2. Achieve global scale

Global leadership requires global scale. In the Fortune 500, among the top 10, there are two American and three Chinese companies. China’s ICBC is the largest bank in the world by assets. For India, achieving global scale may require some deft pragmatism. Some of India’s largest companies- SBI, ONGC, Coal India, NTPC are state owned and need to be unleashed to build global capabilities, competitiveness and eventually scale.
In addition, India’s private sector has the platform of a large domestic market which, coupled with access to global capital and smart overseas acquisitions, has the potential to build world class companies.

3. Build iconic brands

Today, there is no Indian brand in the Interbrand Top 100 global list. Iconic brands are built on the foundation of great products. India has the potential to build big businesses, brands in new sectors likeDigital and the ones with distinct ‘Indianness’ such as movies, food, fashion. After all, five years back, it was unthinkable for Xiaomi, Huawei, Taobao, WeChat, Haier to embark on a quest to build global Chinese brands.

4. Turbo charged urbanization

China’s development in the last three decades has been driven by planned urbanization — adding 1% of urban population every year. Today, 55% of China’s population lives in cities that are connected with high speed bullet trains and highways.
India with its democratic credentials, inclusive society can lead the world with innovation in urban development, management and local government accountability. In China and America, city mayors compete for attracting businesses. Chengdu, a city in western, inland China claims to be the home of 230 Fortune 500 companies. Michael Bloomberg, one of America’s most celebrated entrepreneurs, ran NYC for a decade.

5. Nurture world class universities, technology labs

During the Gupta dynasty, some of the world’s best institutes of learning were in India. Before WWII, some of the top universities were in Germany. Today, the best ones are predominantly American. Silicon Valley has a symbiotic relationship with the web of universities in and around San Francisco.

None of India’s institutes feature in Top 10 or even 100. In order to be a global leader, IISc, IITs and FMS will need to step up to attract global faculty, students, private funds and a culture of restless creativity.

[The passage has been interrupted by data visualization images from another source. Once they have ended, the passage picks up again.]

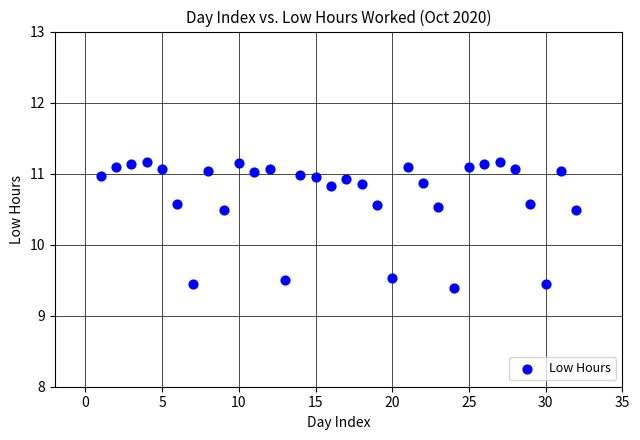

What is the range of Y values (max minus min)?

1.8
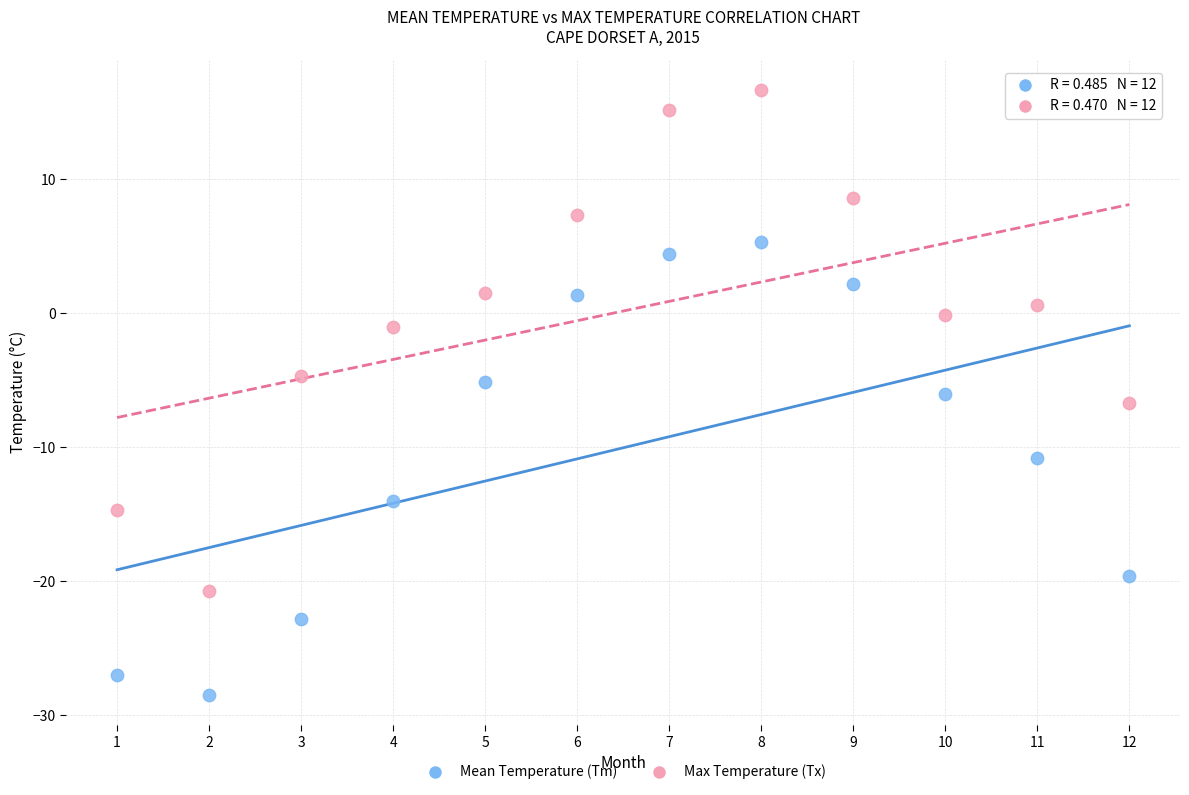

Which series reaches the minimum Y coordinate?

Mean Temperature (Tm)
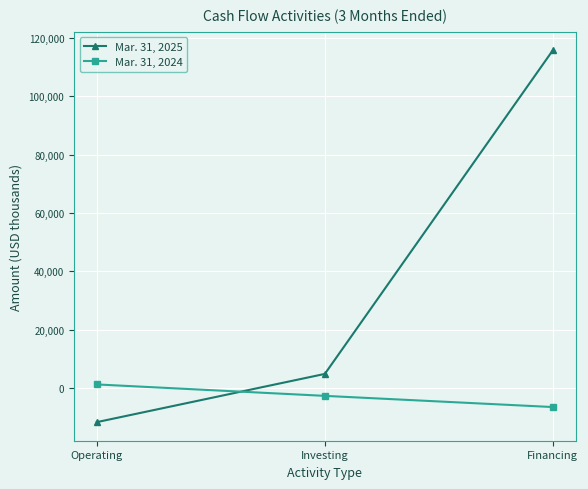

Which series changed the most between Operating and Investing?

Mar. 31, 2025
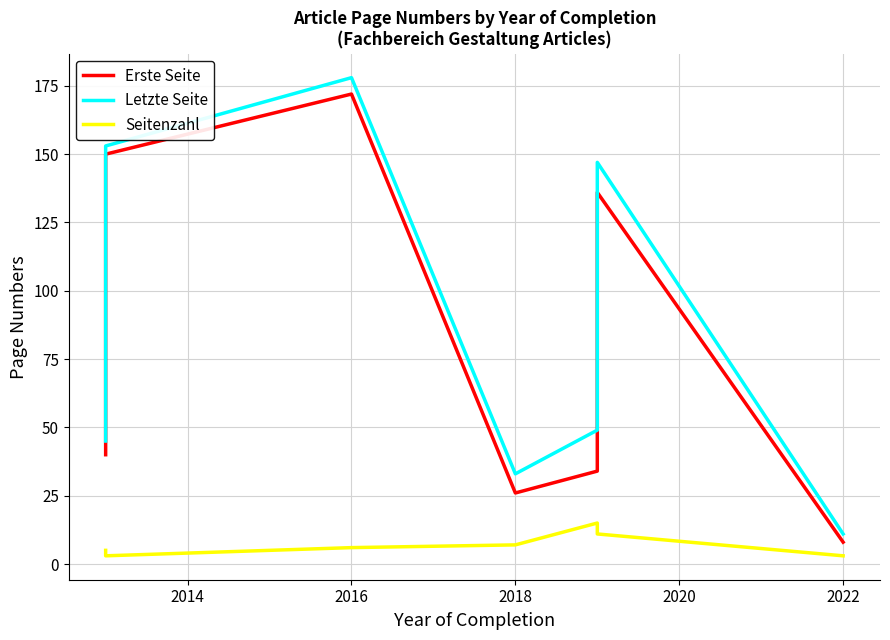

Count the number of categories in the chart.

8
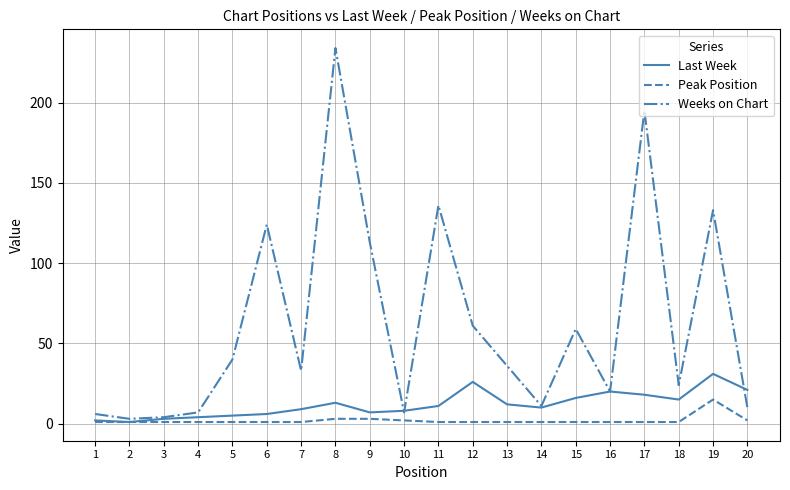

Rank the series by their maximum value, from highest to lowest.

Weeks on Chart, Last Week, Peak Position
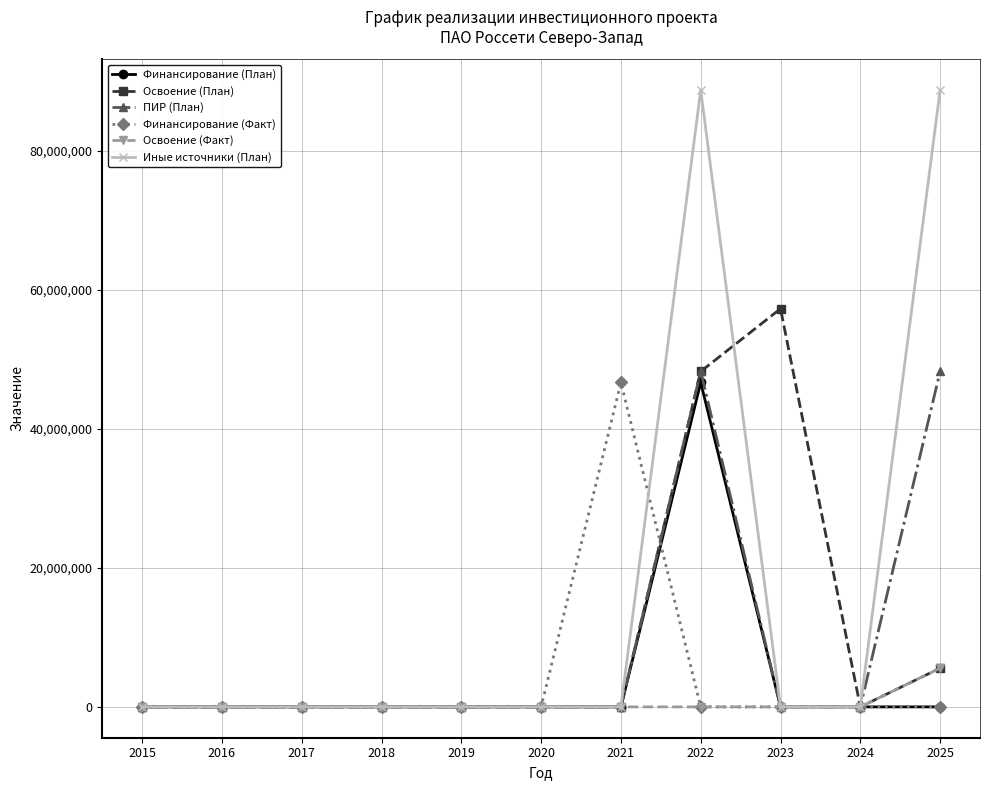

Is this an area chart (filled region under the line)?

No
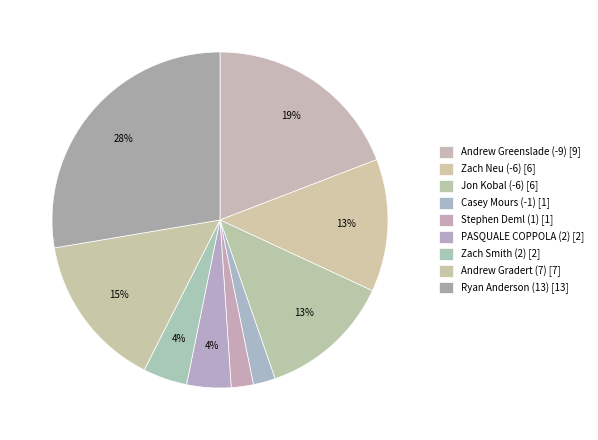

How many slices are in this pie chart?

9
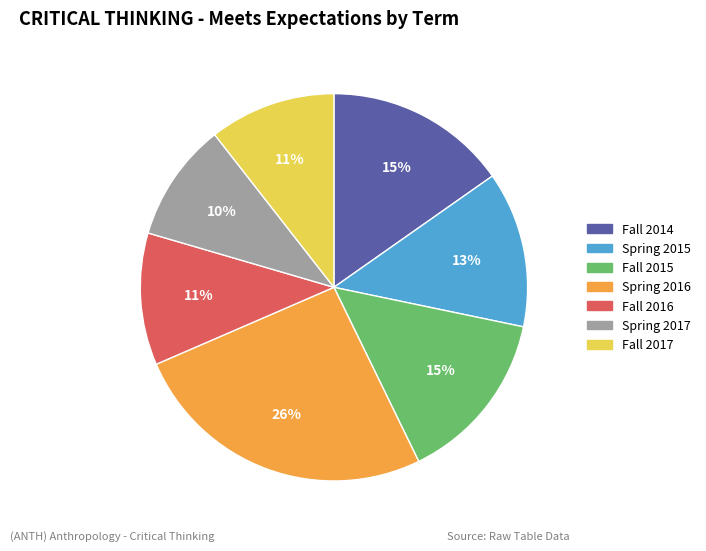

Is there a majority slice in this chart?

No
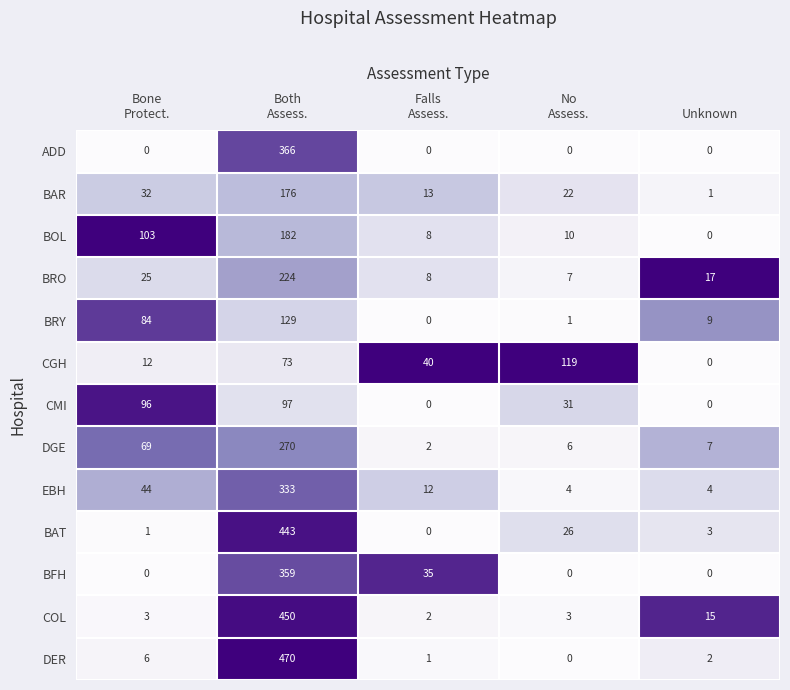

Which series has the widest spread of values?

DER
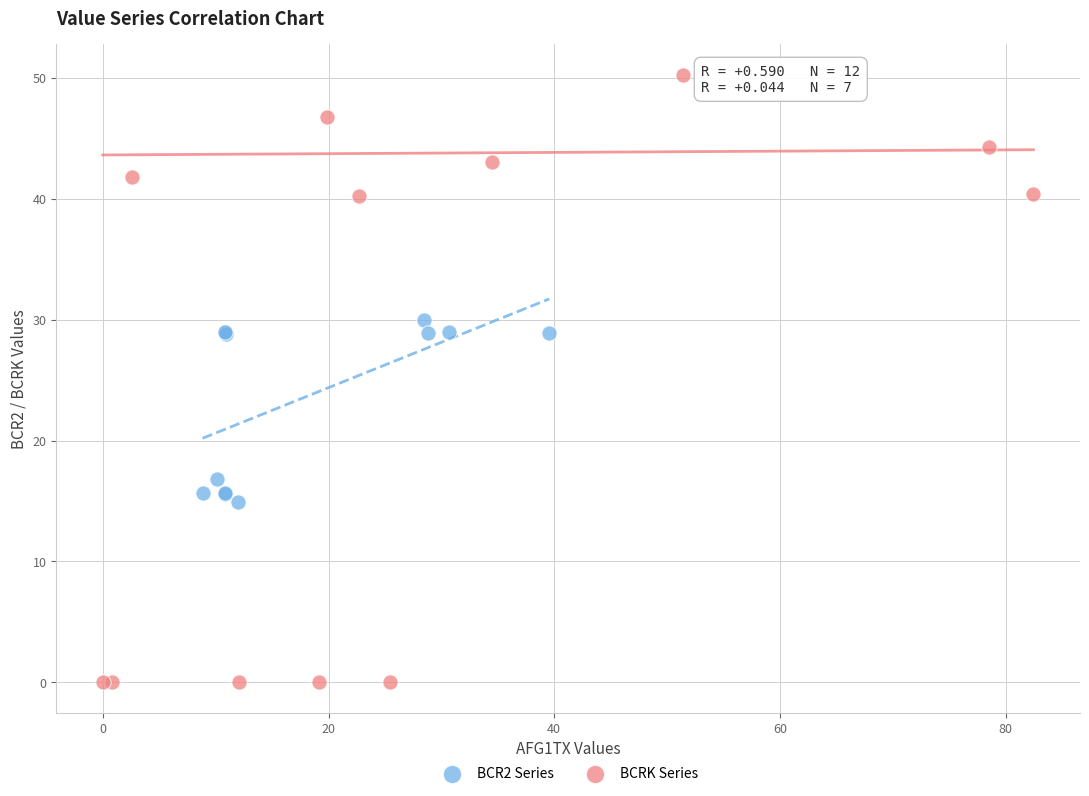

Which series reaches the minimum Y coordinate?

BCRK Series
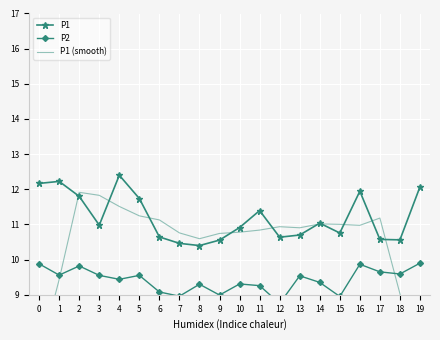

What is the sum of the P1 values at 13 and 15?

21.5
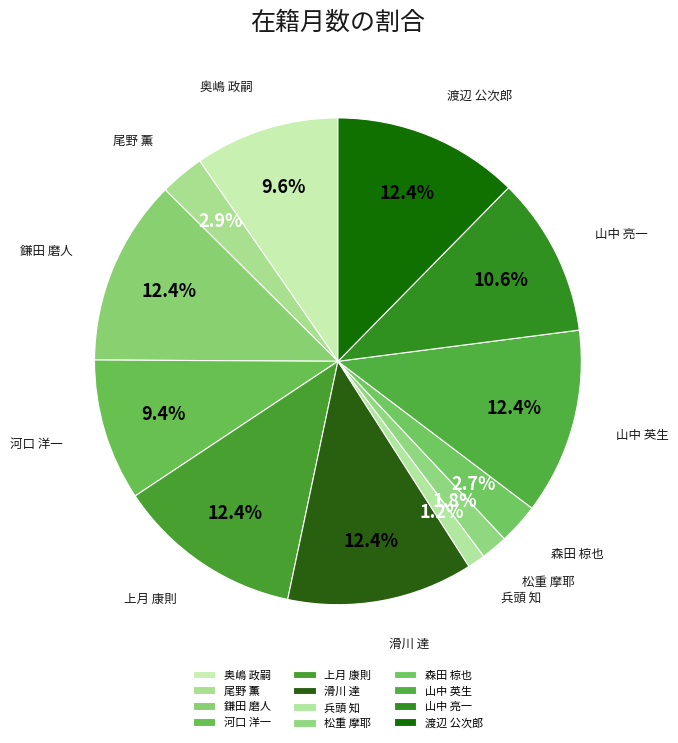

Count the number of slices in the pie.

12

6. Innovate with social entrepreneurship

India cannot aspire to economic greatness with a fourth of India’s population below the (USD 1.25 per day) poverty line. On most of the Millennium Development Goal, India remains a laggard. The opportunity is for India to be a world leader in Social entrepreneurship — innovating new business models in nutrition, sanitation, education, agriculture, banking and more.

7. New model of local accountability

Despite all the above ingredients, India can ‘trip’ on its journey to economic greatness without fundamentally transforming the micro part of the government bureaucracy — the one that touches the everyday life of every entrepreneur. The district (akin to Swiss ‘canton’) is the smallest unit of administration in India. District administration must be accountable to all entrepreneurs (in fact, all citizens) to provide timely licensing, inspections, efficient services, utilities, maintenance of infrastructure — all with digital enabled transparency, accountability.

In modern times, China has had the fastest per capita GDP growth of 30X in the last 30 years! Now the stars are aligned for India’s marathon to economic greatness with disciplined planning, pragmatism and flawless execution of the seven ‘sutras’.